The Record (New Jersey) | 5 Star | NEWS | Page B03

The New Jersey Racing Commission plans to meet with state and federal agencies in a effort to tighten up its worker licensing procedures, after 70 Meadowlands Racetrack stable hands were taken into custody Tuesday as illegal aliens.

Bruno Verducci, assistant director of the commission, said Wednesday that except in obvious cases, Racing Commission workers cannot determine the authenticity of immigration papers presented by the workers.

Allen Kampel, a supervisory special agent for the Immigration and Naturalization Service, said most of the workers taken into custody obtained licenses from the commission by using false immigration papers. The workers need the state licenses before they can be hired by trainers.

The INS investigation has now shifted to the trainers, Kampel said. The agency will try to determine whether they knowingly hired illegal aliens.

Verducci said that he would meet with immigration officials and state police to talk about teaching commission workers how to do a better job of spotting bogus documents.

Describing the current procedure, Verducci said: “If there is ever a question as to the identity of the individual seeking a license, or the credentials that he presents, that person is refered to the state police racetrack unit that is lodged at the backstretch of the track. So, that is the safety valve. If they don’t come back, then you know.”

Although the state’s five racetracks check workers commission licenses, horse trainers like small businesses are responsible for ensuring that the stable hands they hire are authorized to work, Verducci said.

| Your tasks |
1) According to the racetrack article, how many Meadowlands Racetrack stable hands were taken into custody Tuesday as illegal aliens?
2) Copy word for word the part of the racetrack article starting at "The Record (New" and ending at "by the workers.".

| Excerpted records |
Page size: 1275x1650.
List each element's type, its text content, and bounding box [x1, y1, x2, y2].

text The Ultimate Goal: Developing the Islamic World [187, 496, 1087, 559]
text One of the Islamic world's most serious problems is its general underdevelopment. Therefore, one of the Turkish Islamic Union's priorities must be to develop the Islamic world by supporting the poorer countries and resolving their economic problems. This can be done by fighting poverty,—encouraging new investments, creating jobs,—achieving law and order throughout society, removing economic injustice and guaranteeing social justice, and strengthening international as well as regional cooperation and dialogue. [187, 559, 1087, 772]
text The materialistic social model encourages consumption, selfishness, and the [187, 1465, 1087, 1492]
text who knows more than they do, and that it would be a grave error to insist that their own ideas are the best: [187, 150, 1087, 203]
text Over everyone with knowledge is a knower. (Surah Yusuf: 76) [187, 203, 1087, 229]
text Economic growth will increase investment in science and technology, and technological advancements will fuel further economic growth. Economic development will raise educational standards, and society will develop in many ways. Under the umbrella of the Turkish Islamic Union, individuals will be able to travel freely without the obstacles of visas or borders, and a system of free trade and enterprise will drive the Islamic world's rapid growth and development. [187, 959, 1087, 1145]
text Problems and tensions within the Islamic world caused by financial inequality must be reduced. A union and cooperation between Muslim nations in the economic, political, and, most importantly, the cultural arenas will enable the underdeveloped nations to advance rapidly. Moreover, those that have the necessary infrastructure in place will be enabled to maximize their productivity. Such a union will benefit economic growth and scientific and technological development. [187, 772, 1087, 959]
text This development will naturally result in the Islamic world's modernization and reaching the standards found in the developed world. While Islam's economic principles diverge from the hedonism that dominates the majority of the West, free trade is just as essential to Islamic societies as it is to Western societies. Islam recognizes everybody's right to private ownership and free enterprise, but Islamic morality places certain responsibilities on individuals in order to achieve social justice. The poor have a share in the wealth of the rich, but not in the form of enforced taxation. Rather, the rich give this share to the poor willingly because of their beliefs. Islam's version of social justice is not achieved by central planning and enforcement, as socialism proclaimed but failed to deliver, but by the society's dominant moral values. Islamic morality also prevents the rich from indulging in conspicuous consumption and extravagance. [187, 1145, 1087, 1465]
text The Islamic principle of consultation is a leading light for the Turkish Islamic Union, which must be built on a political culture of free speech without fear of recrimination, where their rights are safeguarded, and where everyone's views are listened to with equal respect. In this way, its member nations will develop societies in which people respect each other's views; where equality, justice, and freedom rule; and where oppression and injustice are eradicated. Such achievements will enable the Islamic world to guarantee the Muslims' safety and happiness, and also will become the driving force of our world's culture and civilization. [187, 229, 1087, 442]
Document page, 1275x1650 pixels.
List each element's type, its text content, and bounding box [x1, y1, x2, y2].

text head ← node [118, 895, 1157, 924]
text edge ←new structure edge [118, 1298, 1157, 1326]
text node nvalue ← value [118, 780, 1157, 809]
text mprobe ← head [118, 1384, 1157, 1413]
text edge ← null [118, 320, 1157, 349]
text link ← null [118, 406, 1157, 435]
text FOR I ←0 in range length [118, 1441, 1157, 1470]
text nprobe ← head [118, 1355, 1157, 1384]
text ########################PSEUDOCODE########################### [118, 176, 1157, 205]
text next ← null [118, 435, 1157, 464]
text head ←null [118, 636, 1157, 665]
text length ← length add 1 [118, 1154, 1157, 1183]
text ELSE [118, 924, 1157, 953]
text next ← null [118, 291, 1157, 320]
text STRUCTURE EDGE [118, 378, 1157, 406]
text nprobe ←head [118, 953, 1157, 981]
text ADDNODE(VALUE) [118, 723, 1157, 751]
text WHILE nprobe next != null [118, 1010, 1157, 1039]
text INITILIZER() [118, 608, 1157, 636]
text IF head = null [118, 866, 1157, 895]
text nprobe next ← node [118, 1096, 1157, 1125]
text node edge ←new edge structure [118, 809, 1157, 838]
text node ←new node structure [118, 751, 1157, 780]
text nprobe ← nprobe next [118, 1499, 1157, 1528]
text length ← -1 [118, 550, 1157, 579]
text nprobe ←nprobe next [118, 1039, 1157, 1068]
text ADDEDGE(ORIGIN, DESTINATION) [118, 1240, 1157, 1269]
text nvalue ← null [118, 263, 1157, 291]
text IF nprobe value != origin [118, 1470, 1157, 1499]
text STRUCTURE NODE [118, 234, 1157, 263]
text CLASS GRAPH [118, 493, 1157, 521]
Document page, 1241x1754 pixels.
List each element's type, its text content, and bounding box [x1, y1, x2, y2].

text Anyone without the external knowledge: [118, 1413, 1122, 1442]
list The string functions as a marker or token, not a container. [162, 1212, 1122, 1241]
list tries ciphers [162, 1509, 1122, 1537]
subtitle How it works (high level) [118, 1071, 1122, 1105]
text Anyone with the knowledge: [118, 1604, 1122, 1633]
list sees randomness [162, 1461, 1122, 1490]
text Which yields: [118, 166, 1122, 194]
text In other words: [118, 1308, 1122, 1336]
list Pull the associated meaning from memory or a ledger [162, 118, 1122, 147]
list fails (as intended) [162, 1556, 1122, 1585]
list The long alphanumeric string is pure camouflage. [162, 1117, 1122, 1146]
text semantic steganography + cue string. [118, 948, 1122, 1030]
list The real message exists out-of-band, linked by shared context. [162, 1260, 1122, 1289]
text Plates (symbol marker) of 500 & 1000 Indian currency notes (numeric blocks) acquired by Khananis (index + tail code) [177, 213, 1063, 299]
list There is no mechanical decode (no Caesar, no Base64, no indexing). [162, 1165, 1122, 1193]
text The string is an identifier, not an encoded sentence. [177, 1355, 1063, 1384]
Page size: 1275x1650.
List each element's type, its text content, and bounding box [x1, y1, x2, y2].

| Answers to each task |
1) 70

2)
The Record (New Jersey) | 5 Star | NEWS | Page B03

The New Jersey Racing Commission plans to meet with state and federal agencies in a effort to tighten up its worker licensing procedures, after 70 Meadowlands Racetrack stable hands were taken into custody Tuesday as illegal aliens.

Bruno Verducci, assistant director of the commission, said Wednesday that except in obvious cases, Racing Commission workers cannot determine the authenticity of immigration papers presented by the workers.